§ THINGS TO DO
1: In the account of the Wright Flyer centennial celebration, who was Master of Ceremonies on the morning of the 17th?
2: Pick up the account of the Wright Flyer centennial celebration after its last sentence and carry it forward.

The days are filled with exciting flybys of famous aircraft, a 100-person parachute jump, and aerial demonstrations by teams such as the U.S. Air Force Thunderbirds. The two days prior to the scheduled reenactment provided fantastic flying weather, with blue skies and fluffy clouds.


Several members of the Orange County Space Society were on hand during these days to record the events and partake in history as it was being made. Jeff and Andrea Howe joined Cherie and I walking amongst the many tents and temporary exhibit areas set up by the National Park Service. We were later joined by Scott Hollister and Marty Waldman.


NASA, the FAA, USPS, EAA, and many others in the alphabet soup of organizations, showed off their participation in the celebration. The EAA (Experimental Aircraft Association) and Ford Motor Company had the largest stake as primary sponsors of the actual reproduction of the 1903 airplane (or “aeroplane” as Wilbur insisted on calling a flying machine). On several occasions prior to the 17th, the Flyer was brought out of the display/hangar area and the engines run up for testing. Crowds would gather around and cheer the sound. On the 16th, a thousand people jostled for a spot alongside as the Flyer was rolled out to the actual spot where the attempt would be made the following day.


Unlike the Wright brothers, we did not have the luxury of staying indoors when inclement weather came. The anniversary was the anniversary and on the morning of the 17th, nature had its way with a torrential downpour that quickly turned the grounds into a mud bog. Undeterred, dignitaries arrived and braved the cold and wet. Master of Ceremonies was John Travolta, who introduced President George W. Bush, who flew into Elizabeth City in Air Force One, and on to Kill Devil Hills by Marine One helicopter.

§ Stored data
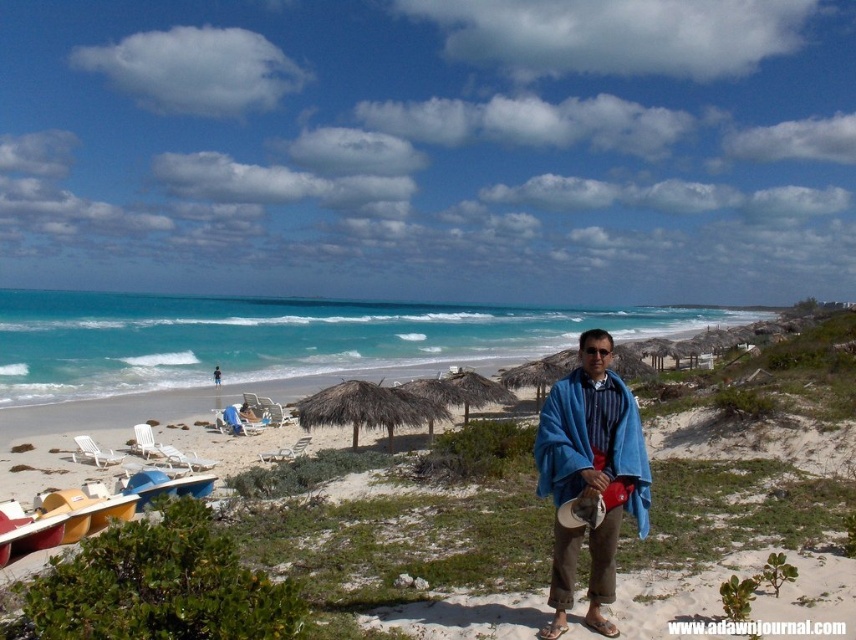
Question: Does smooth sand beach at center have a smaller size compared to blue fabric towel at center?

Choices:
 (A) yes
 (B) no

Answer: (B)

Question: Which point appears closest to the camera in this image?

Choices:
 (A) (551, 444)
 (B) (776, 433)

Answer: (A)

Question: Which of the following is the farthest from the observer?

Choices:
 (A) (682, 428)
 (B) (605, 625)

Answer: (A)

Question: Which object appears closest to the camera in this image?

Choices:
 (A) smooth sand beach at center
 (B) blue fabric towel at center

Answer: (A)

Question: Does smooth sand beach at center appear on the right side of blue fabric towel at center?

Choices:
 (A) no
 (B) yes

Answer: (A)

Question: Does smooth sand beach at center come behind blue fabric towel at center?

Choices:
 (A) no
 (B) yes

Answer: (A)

§ ANSWERS FOR THE TASKS
1: John Travolta

2:
Many people expected Bush to make a statement about a new direction for America’s Space program that day that might include a return to the Moon. Travolta made the comment as he introduced Bush that if he decided to send crews back to the Moon, that he would be more than happy to volunteer for the first mission. Unfortunately, Bush did not use that day to explore new initiatives. As he stated, “This day is one for recalling an heroic event in the history of our nation, and in the story of mankind. Here at the Wright Brothers National Memorial, we remember one small machine, and we honor the giants who flew it.”


President Bush told us, “Powered flight has advanced in ways that could not have been imagined on December 17, 1903. And in the future, flight will advance in ways that none of us can imagine as we stand here today. Yet always, for as long as there is human flight, we will honor the achievement of a cold morning on the Outer Banks of North Carolina by two young brothers named Orville and Wilbur Wright.


“The Wright brothers’ invention belongs to the world, but the Wright brothers belong to America. We take special pride in their qualities of discipline and persistence, optimism and imagination of people like them, and a lot of other people throughout our history. So many great inventions arose in this country, and so many of the great inventors came from unlikely backgrounds. The Wright brothers had their storefront bicycle shop. Thomas Edison was a newsboy. Eli Whitney and Henry Ford worked as farm hands. George Washington Carver was born a slave. There is something in the American character that always looks for a better way, and is unimpressed when others say it cannot be done. Those traits still define our nation. We still rely on men and women who overcome the odds and take the big chance — with no advantage but their own ingenuity and the opportunities of a free country.”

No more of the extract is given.